Die Operation ist die Standardbehandlung des malignen Melanoms. Wenn das Melanom frühzeitig erkannt und operiert wird, sind die Heilungsaussichten sehr günstig. Je nach Befund erfolgt der vorgesehene Eingriff in örtlicher Betäubung oder in Allgemeinnarkose. Über die Einzelheiten und Risiken des Betäubungsverfahrens werden Sie gesondert aufgeklärt. Das Melanom wird „im Gesunden“ herausgenommen. Das heißt, rund um den Tumor wird ein Sicherheitsabstand eingehalten. Die Größe dieses Sicherheitsabstandes hängt von der Tiefenausdehnung des Melanoms ab. Durch das Operationsfeld laufende Blutgefässe und Nerven oder andere Strukturen werden mit entfernt. Bei Melanomen an Fingern oder Zehen kann es eventuell erforderlich werden, Finger oder Zehe zu amputieren. Um den entstehenden Hautdefekt zu decken, kommen verschiedene Behandlungsarten in Frage, wie z.B. ein direkter Wundverschluss, eine Hautverpflanzung oder eine Hautverschiebung (Lappenplastik). Je nach Ausmaß und Lage des Defektes wird der Arzt die günstigste Möglichkeit auswählen und mit Ihnen darüber sprechen.

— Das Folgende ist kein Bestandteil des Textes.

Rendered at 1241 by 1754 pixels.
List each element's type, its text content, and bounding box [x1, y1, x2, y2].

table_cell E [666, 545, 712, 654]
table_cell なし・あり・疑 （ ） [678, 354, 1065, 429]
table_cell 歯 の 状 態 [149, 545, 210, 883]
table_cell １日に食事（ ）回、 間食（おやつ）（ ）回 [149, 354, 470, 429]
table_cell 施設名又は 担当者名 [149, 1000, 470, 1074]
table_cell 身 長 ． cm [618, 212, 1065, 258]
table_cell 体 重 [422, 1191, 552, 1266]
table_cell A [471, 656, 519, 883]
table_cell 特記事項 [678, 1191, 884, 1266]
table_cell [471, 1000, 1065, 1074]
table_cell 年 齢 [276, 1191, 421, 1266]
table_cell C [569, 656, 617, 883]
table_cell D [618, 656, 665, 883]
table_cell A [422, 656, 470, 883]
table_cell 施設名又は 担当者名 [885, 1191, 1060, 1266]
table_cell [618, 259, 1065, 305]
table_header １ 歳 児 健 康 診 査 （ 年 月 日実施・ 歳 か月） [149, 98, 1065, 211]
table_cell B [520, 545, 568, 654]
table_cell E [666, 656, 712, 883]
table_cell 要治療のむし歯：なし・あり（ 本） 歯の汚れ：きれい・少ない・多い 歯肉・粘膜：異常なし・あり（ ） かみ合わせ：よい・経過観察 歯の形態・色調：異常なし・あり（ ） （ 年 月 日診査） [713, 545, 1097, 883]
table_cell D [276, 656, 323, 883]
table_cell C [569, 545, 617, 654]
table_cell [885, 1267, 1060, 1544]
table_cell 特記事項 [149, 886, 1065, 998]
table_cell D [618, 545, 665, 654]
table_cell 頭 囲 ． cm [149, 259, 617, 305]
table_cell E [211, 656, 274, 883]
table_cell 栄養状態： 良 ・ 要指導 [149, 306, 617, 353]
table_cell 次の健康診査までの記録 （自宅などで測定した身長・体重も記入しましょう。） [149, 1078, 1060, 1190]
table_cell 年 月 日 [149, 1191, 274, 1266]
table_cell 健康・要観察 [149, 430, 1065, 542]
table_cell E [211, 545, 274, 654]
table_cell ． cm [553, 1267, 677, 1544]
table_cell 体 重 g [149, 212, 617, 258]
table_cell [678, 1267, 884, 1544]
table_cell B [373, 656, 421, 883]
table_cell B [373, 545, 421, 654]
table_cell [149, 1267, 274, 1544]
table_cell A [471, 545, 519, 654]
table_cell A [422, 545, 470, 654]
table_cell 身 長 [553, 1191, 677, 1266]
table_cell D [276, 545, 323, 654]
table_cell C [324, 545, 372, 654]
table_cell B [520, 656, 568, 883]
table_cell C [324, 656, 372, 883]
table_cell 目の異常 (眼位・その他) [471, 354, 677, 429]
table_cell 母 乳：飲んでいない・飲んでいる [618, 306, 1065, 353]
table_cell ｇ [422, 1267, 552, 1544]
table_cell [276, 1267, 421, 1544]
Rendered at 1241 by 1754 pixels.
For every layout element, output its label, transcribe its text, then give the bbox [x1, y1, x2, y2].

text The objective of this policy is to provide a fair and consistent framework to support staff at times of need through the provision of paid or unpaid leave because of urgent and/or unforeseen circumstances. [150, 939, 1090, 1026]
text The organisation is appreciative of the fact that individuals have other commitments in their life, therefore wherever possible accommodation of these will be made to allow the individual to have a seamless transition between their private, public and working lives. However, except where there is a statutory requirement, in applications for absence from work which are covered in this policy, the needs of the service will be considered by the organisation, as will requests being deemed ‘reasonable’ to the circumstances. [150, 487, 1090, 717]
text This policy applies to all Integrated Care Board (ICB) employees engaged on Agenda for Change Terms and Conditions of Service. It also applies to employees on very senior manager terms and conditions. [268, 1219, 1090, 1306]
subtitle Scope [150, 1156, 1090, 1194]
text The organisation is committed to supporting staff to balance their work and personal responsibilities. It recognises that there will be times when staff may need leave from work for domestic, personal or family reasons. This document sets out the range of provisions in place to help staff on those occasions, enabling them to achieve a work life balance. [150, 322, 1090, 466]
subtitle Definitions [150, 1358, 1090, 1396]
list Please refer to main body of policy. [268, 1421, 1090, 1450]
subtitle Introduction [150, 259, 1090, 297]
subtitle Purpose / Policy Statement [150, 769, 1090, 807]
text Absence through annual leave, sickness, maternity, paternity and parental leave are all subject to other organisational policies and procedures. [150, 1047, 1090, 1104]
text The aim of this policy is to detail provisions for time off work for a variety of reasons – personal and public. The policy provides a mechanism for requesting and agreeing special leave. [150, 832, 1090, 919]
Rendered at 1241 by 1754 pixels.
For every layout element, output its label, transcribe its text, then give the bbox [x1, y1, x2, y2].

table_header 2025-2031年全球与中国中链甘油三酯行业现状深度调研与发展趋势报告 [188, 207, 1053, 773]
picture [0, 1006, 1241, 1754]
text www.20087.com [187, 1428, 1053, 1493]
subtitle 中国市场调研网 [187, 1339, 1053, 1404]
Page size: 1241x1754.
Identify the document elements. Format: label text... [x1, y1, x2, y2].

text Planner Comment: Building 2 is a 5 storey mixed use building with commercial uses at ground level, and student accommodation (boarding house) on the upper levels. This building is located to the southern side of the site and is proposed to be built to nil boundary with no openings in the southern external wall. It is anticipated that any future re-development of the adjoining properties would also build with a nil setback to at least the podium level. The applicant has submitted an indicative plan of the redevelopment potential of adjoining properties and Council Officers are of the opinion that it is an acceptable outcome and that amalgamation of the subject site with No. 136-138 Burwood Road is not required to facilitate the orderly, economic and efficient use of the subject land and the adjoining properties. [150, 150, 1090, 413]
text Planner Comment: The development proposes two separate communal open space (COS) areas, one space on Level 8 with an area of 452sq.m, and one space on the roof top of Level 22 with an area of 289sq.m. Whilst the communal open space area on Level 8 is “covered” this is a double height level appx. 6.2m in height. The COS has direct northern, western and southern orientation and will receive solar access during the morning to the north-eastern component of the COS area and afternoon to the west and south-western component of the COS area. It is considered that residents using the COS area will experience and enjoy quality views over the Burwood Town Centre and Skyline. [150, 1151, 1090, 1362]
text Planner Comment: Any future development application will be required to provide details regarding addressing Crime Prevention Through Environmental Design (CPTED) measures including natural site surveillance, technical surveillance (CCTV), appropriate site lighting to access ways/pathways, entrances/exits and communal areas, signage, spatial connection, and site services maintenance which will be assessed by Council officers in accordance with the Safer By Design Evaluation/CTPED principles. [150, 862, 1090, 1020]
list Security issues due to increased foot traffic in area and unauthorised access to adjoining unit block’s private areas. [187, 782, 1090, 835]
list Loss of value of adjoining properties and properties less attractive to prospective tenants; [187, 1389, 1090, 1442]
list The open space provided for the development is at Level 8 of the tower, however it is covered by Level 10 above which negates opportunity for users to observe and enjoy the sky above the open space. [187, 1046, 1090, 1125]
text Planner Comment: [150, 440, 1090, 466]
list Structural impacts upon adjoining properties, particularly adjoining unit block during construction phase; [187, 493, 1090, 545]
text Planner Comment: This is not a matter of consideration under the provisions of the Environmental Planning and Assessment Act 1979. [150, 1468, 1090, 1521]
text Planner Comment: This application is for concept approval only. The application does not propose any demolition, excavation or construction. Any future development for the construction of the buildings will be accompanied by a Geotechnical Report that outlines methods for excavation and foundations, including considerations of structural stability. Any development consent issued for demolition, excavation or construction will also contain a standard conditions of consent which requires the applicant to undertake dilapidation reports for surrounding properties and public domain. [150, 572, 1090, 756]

Können Zusatzmaßnahmen erforderlich werden?
Abhängig von der Art und Ausdehnung des Melanoms können zusätzliche Maßnahmen erforderlich werden:
- Erweiterung der geplanten Maßnahme
- Unter Umständen ergibt es sich während der Operation, dass der geplante Eingriff ausgedehnt werden muss. Für eine derartige, unvorhersehbare Erweiterung der Operation bitten wir Sie bereits jetzt um Ihr Einverständnis. Sonst müssten wir den Eingriff abbrechen, um erneut mit Ihnen zu sprechen. Dadurch würde sich die Behandlung verzögern, die Risiken würden steigen.
- Lymphknoten-Ausräumung
- In der Umgebung des Melanoms können sich in den Lymphknoten kleine Tochtergeschwülste bilden. Wenn diese Gefahr besteht, werden die Lymphknoten und das umgebende Fettgewebe ausgeräumt. Darüber werden Sie gesondert aufgeklärt.
- Weitere Behandlungsmaßnahmen
- Das entnommene Gewebe wird eingehend mikroskopisch untersucht. Nach dem Ergebnis richtet sich eine evtl. notwendige Weiterbehandlung (z.B. Nachresektion, hypertherme Perfusion).